> _Données de l'exercice_
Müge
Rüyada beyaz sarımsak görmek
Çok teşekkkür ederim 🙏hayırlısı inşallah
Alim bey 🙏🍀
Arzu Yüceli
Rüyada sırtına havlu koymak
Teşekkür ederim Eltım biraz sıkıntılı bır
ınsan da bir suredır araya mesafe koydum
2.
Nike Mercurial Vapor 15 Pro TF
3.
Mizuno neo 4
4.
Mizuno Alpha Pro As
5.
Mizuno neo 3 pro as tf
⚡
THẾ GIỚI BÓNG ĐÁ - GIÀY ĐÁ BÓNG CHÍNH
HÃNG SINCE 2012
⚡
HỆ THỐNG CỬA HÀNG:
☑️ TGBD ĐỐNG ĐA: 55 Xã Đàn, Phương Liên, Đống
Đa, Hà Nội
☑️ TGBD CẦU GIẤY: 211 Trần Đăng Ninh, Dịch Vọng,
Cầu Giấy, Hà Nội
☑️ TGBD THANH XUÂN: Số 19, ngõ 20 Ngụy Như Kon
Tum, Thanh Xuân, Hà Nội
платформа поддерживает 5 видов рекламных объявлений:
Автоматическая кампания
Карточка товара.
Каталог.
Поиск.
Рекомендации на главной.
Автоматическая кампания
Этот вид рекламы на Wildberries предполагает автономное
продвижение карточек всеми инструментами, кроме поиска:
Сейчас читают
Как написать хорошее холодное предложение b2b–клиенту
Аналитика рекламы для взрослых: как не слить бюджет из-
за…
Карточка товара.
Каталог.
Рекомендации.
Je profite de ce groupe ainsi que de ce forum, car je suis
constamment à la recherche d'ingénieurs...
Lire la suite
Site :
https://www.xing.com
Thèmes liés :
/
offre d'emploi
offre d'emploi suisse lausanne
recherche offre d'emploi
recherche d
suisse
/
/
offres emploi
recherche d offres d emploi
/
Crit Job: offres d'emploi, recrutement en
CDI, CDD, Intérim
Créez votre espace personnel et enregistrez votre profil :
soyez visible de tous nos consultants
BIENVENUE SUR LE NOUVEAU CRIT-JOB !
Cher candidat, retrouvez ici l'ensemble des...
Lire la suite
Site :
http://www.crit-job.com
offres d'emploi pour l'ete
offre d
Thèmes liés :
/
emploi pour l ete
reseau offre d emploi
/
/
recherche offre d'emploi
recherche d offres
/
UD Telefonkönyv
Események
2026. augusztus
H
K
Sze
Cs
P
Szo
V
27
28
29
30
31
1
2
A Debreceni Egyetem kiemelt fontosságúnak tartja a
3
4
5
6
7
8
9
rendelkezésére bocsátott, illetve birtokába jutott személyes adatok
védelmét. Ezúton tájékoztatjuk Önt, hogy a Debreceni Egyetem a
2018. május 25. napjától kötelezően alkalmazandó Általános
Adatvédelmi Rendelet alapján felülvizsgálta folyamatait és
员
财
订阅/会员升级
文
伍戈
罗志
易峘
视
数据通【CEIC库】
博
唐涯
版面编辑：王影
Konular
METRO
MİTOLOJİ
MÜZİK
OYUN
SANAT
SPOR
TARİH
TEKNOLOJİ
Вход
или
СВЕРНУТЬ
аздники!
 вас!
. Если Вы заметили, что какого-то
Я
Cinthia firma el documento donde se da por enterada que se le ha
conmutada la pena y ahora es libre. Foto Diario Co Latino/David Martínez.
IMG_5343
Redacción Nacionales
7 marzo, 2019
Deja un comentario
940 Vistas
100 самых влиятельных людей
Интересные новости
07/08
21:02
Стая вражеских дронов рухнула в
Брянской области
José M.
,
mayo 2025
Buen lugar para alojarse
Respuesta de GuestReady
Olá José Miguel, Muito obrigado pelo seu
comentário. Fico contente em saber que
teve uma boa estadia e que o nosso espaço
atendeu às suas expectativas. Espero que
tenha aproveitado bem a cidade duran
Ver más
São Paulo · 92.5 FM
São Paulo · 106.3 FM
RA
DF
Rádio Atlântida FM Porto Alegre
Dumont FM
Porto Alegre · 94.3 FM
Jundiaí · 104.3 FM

> _Consigne_
Mettez en forme toutes les lignes des données ci-dessus sous la forme d'une liste numérotée, en omettant les lignes vides.

> _Corrigé_
1. Müge
2. Rüyada beyaz sarımsak görmek
3. Çok teşekkkür ederim 🙏hayırlısı inşallah
4. Alim bey 🙏🍀
5. Arzu Yüceli
6. Rüyada sırtına havlu koymak
7. Teşekkür ederim Eltım biraz sıkıntılı bır
8. ınsan da bir suredır araya mesafe koydum
9. 2.
10. Nike Mercurial Vapor 15 Pro TF
11. 3.
12. Mizuno neo 4
13. 4.
14. Mizuno Alpha Pro As
15. 5.
16. Mizuno neo 3 pro as tf
17. ⚡
18. THẾ GIỚI BÓNG ĐÁ - GIÀY ĐÁ BÓNG CHÍNH
19. HÃNG SINCE 2012
20. ⚡
21. HỆ THỐNG CỬA HÀNG:
22. ☑️ TGBD ĐỐNG ĐA: 55 Xã Đàn, Phương Liên, Đống
23. Đa, Hà Nội
24. ☑️ TGBD CẦU GIẤY: 211 Trần Đăng Ninh, Dịch Vọng,
25. Cầu Giấy, Hà Nội
26. ☑️ TGBD THANH XUÂN: Số 19, ngõ 20 Ngụy Như Kon
27. Tum, Thanh Xuân, Hà Nội
28. платформа поддерживает 5 видов рекламных объявлений:
29. Автоматическая кампания
30. Карточка товара.
31. Каталог.
32. Поиск.
33. Рекомендации на главной.
34. Автоматическая кампания
35. Этот вид рекламы на Wildberries предполагает автономное
36. продвижение карточек всеми инструментами, кроме поиска:
37. Сейчас читают
38. Как написать хорошее холодное предложение b2b–клиенту
39. Аналитика рекламы для взрослых: как не слить бюджет из-
40. за…
41. Карточка товара.
42. Каталог.
43. Рекомендации.
44. Je profite de ce groupe ainsi que de ce forum, car je suis
45. constamment à la recherche d'ingénieurs...
46. Lire la suite
47. Site :
48. https://www.xing.com
49. Thèmes liés :
50. /
51. offre d'emploi
52. offre d'emploi suisse lausanne
53. recherche offre d'emploi
54. recherche d
55. suisse
56. /
57. /
58. offres emploi
59. recherche d offres d emploi
60. /
61. Crit Job: offres d'emploi, recrutement en
62. CDI, CDD, Intérim
63. Créez votre espace personnel et enregistrez votre profil :
64. soyez visible de tous nos consultants
65. BIENVENUE SUR LE NOUVEAU CRIT-JOB !
66. Cher candidat, retrouvez ici l'ensemble des...
67. Lire la suite
68. Site :
69. http://www.crit-job.com
70. offres d'emploi pour l'ete
71. offre d
72. Thèmes liés :
73. /
74. emploi pour l ete
75. reseau offre d emploi
76. /
77. /
78. recherche offre d'emploi
79. recherche d offres
80. /
81. UD Telefonkönyv
82. Események
83. 2026. augusztus
84. H
85. K
86. Sze
87. Cs
88. P
89. Szo
90. V
91. 27
92. 28
93. 29
94. 30
95. 31
96. 1
97. 2
98. A Debreceni Egyetem kiemelt fontosságúnak tartja a
99. 3
100. 4
101. 5
102. 6
103. 7
104. 8
105. 9
106. rendelkezésére bocsátott, illetve birtokába jutott személyes adatok
107. védelmét. Ezúton tájékoztatjuk Önt, hogy a Debreceni Egyetem a
108. 2018. május 25. napjától kötelezően alkalmazandó Általános
109. Adatvédelmi Rendelet alapján felülvizsgálta folyamatait és
110. 员
111. 财
112. 订阅/会员升级
113. 文
114. 伍戈
115. 罗志
116. 易峘
117. 视
118. 数据通【CEIC库】
119. 博
120. 唐涯
121. 版面编辑：王影
122. Konular
123. METRO
124. MİTOLOJİ
125. MÜZİK
126. OYUN
127. SANAT
128. SPOR
129. TARİH
130. TEKNOLOJİ
131. Вход
132. или
133. СВЕРНУТЬ
134. аздники!
135.  вас!
136. . Если Вы заметили, что какого-то
137. Я
138. Cinthia firma el documento donde se da por enterada que se le ha
139. conmutada la pena y ahora es libre. Foto Diario Co Latino/David Martínez.
140. IMG_5343
141. Redacción Nacionales
142. 7 marzo, 2019
143. Deja un comentario
144. 940 Vistas
145. 100 самых влиятельных людей
146. Интересные новости
147. 07/08
148. 21:02
149. Стая вражеских дронов рухнула в
150. Брянской области
151. José M.
152. ,
153. mayo 2025
154. Buen lugar para alojarse
155. Respuesta de GuestReady
156. Olá José Miguel, Muito obrigado pelo seu
157. comentário. Fico contente em saber que
158. teve uma boa estadia e que o nosso espaço
159. atendeu às suas expectativas. Espero que
160. tenha aproveitado bem a cidade duran
161. Ver más
162. São Paulo · 92.5 FM
163. São Paulo · 106.3 FM
164. RA
165. DF
166. Rádio Atlântida FM Porto Alegre
167. Dumont FM
168. Porto Alegre · 94.3 FM
169. Jundiaí · 104.3 FM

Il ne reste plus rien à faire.